Dataset entries>
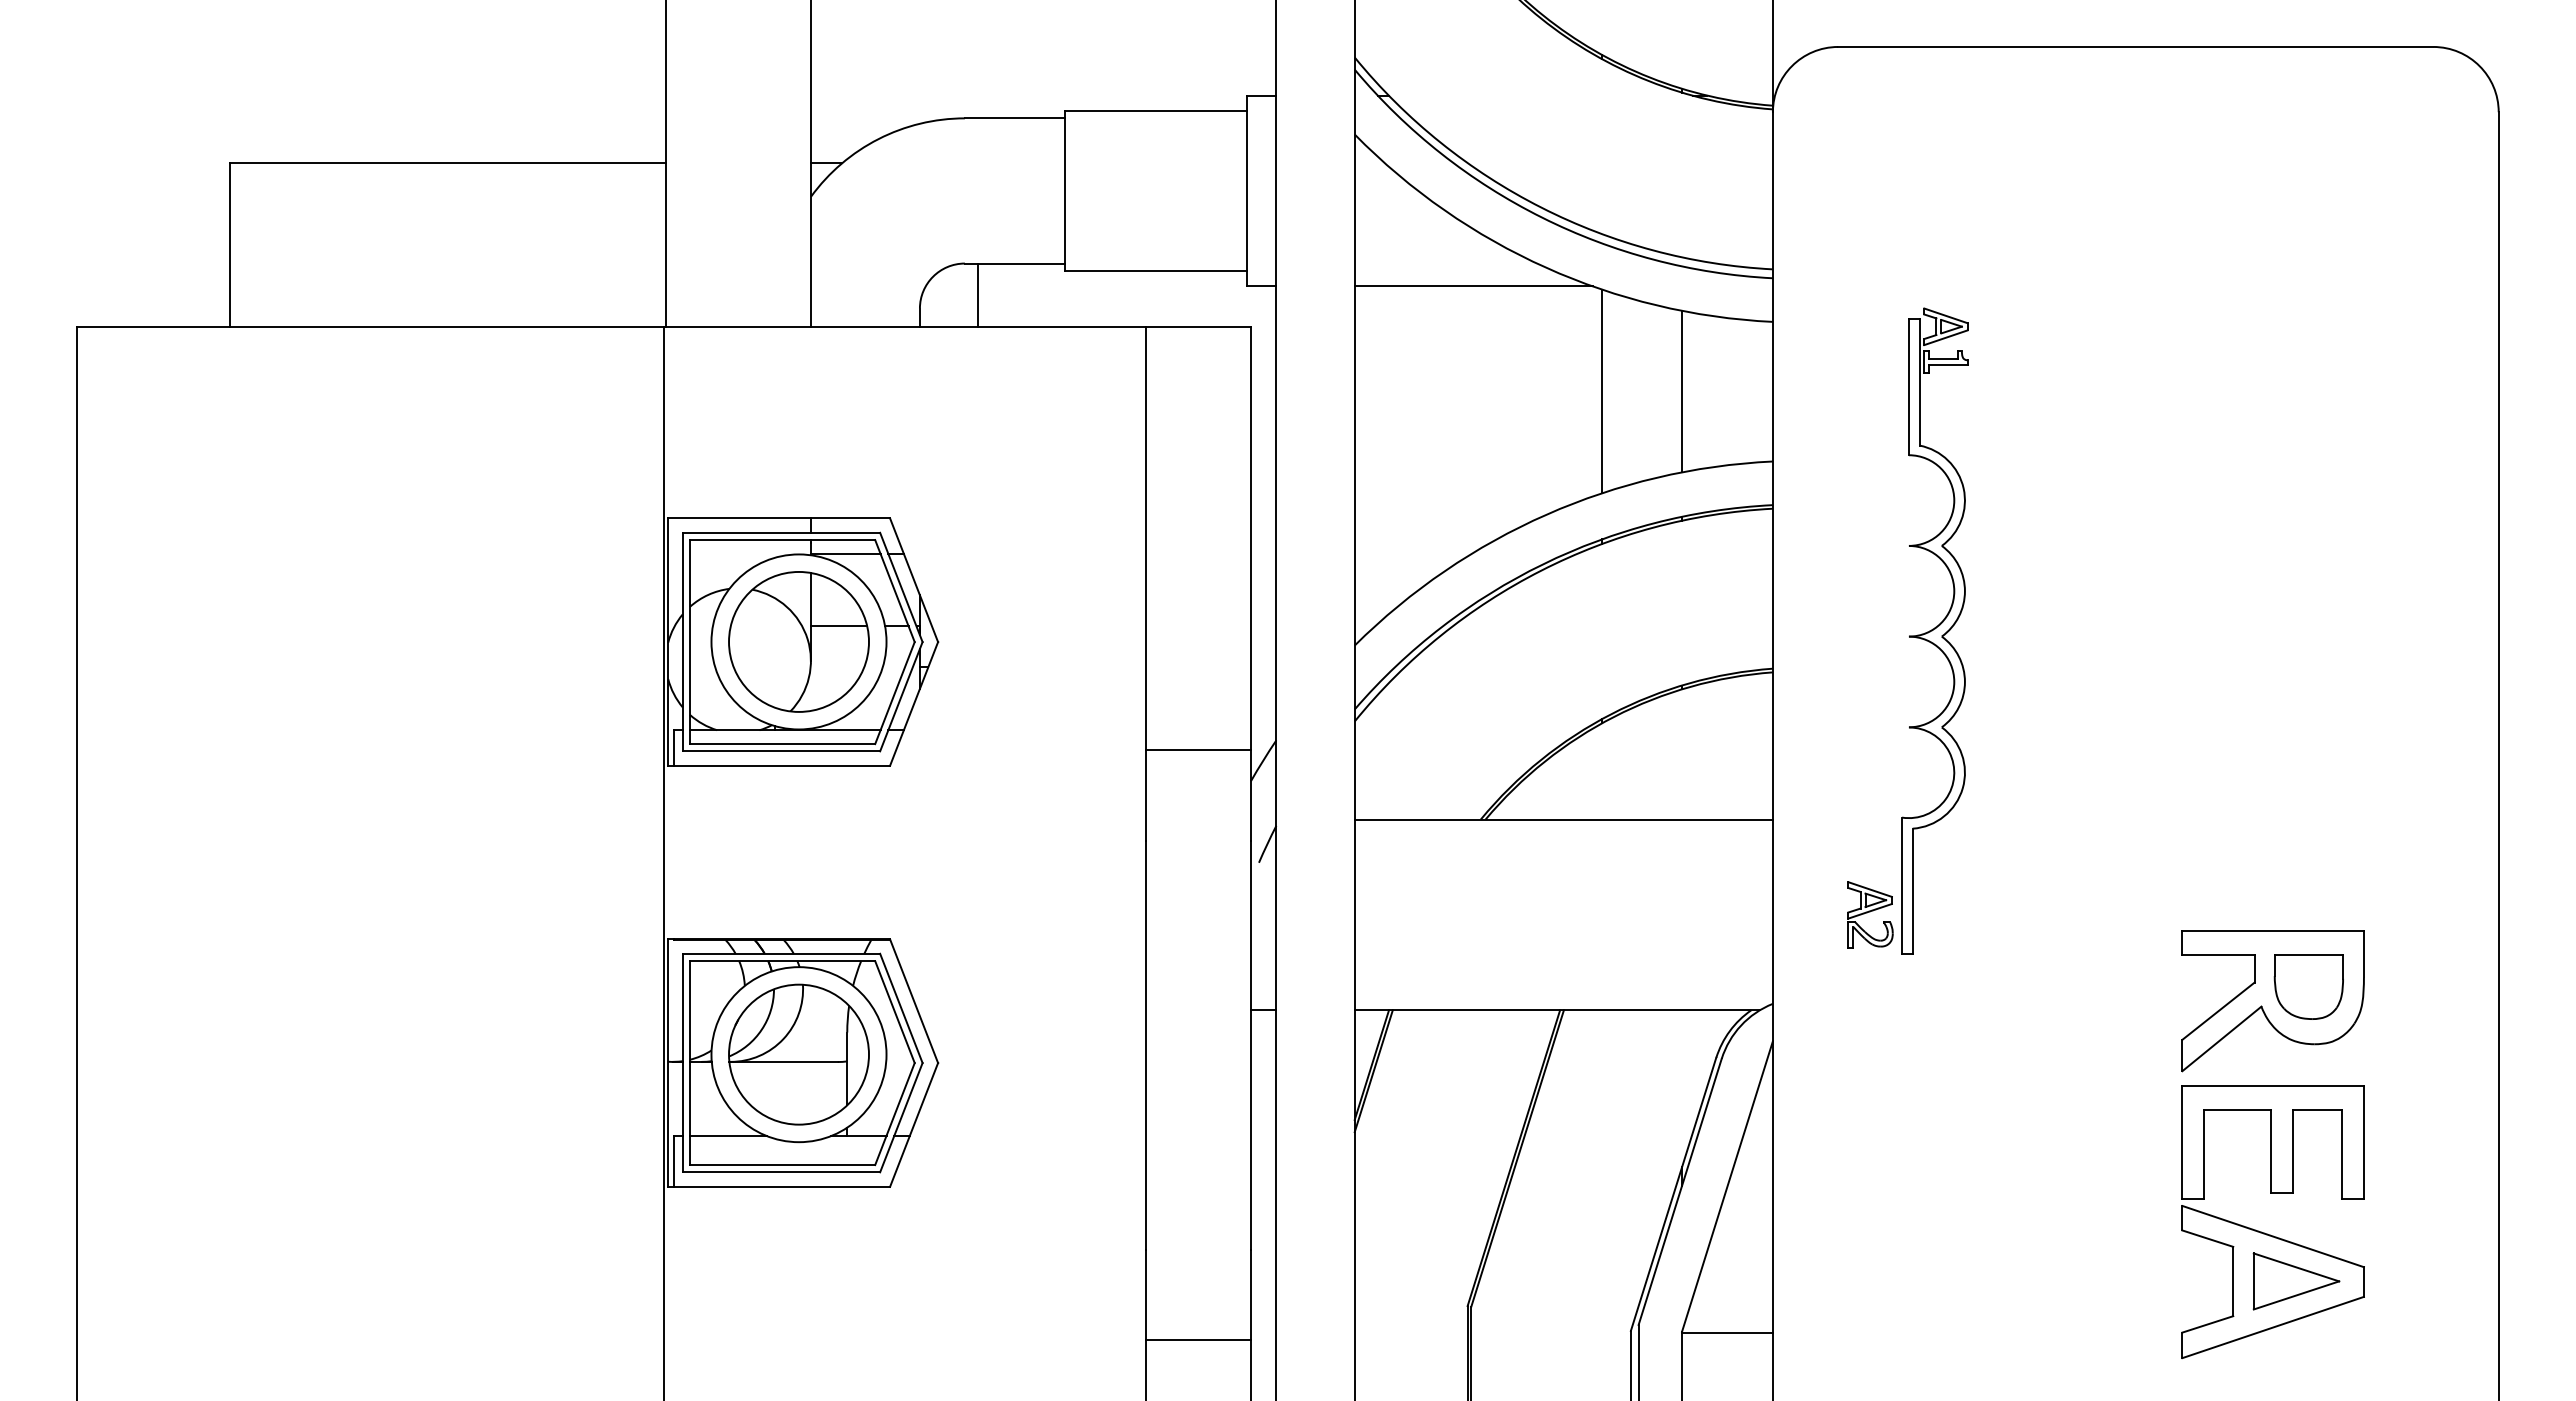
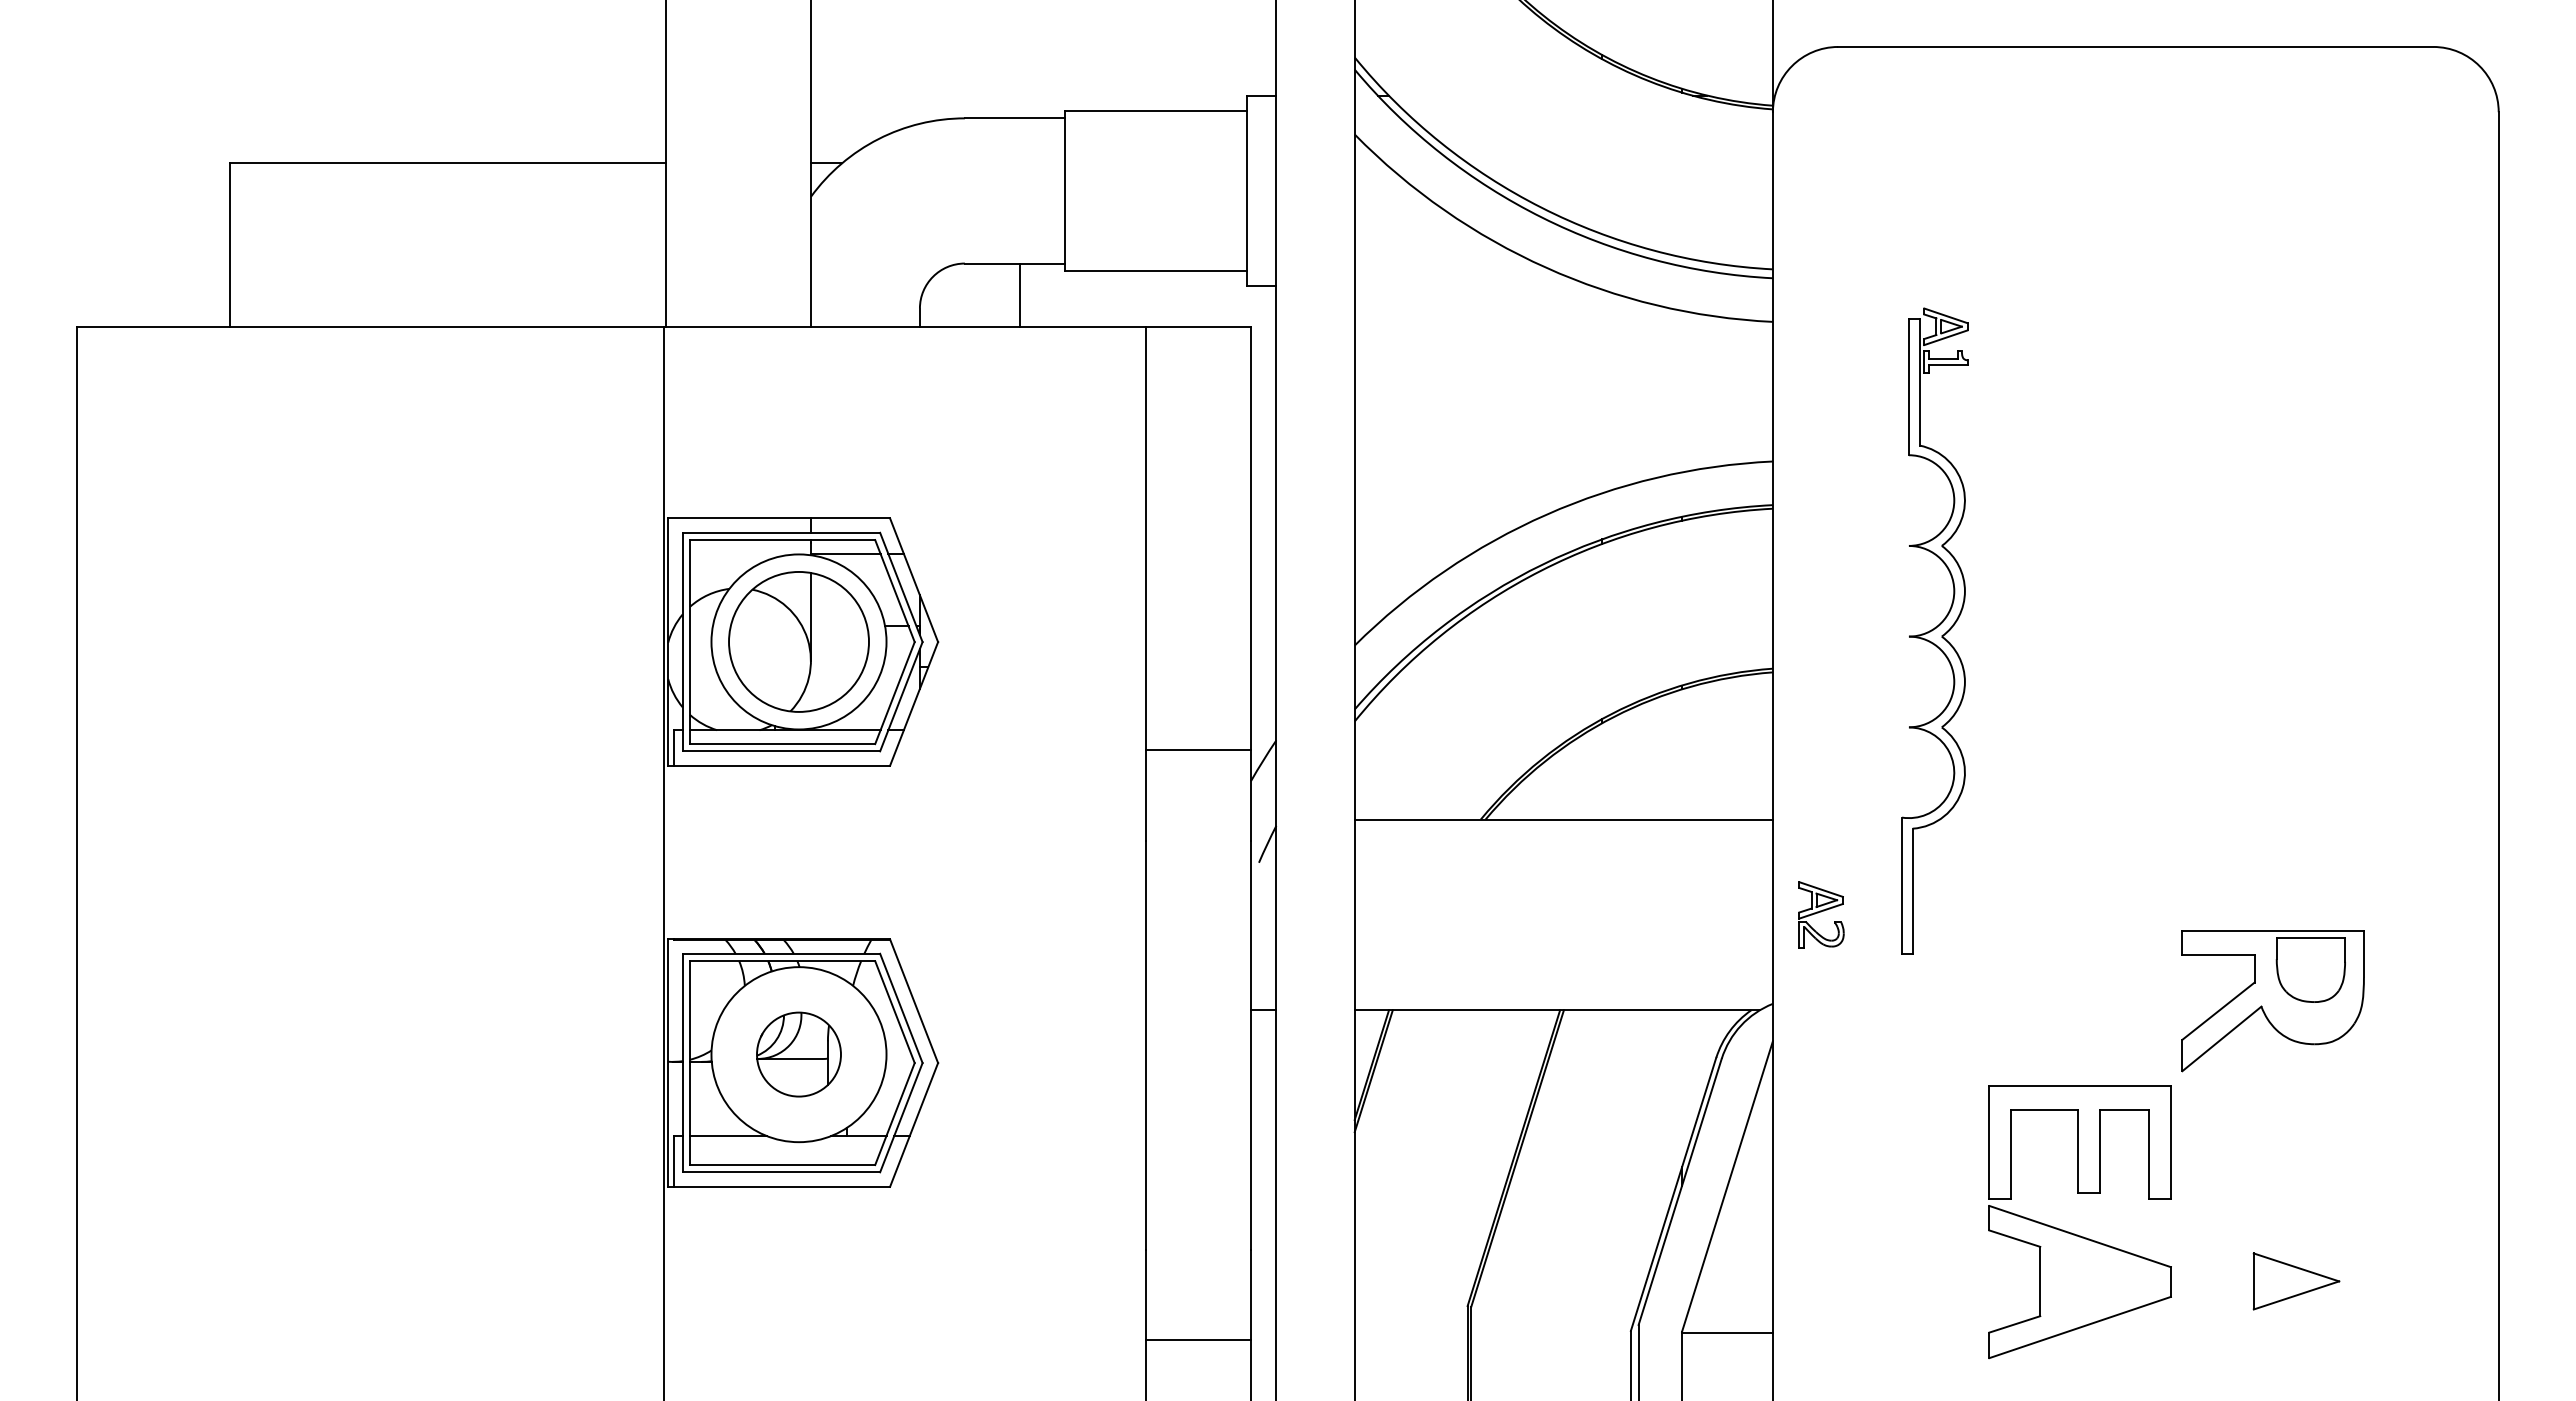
line at (1473, 286): present -> none
line at (978, 295) position: (978, 295) -> (1020, 295)
line at (1602, 391): present -> none
line at (1682, 391): present -> none
line at (838, 626): present -> none
part at (1870, 914) position: (1870, 914) -> (1821, 914)
part at (2308, 986) position: (2308, 986) -> (2310, 969)
part at (798, 1054) size: 142x143 px -> 86x87 px
part at (2267, 1233) position: (2267, 1233) -> (2074, 1233)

What the task asks> Can you duplicate every line of the entries above character for character, leaving out the pictures?

Solution>
line at (1473, 286): present -> none
line at (978, 295) position: (978, 295) -> (1020, 295)
line at (1602, 391): present -> none
line at (1682, 391): present -> none
line at (838, 626): present -> none
part at (1870, 914) position: (1870, 914) -> (1821, 914)
part at (2308, 986) position: (2308, 986) -> (2310, 969)
part at (798, 1054) size: 142x143 px -> 86x87 px
part at (2267, 1233) position: (2267, 1233) -> (2074, 1233)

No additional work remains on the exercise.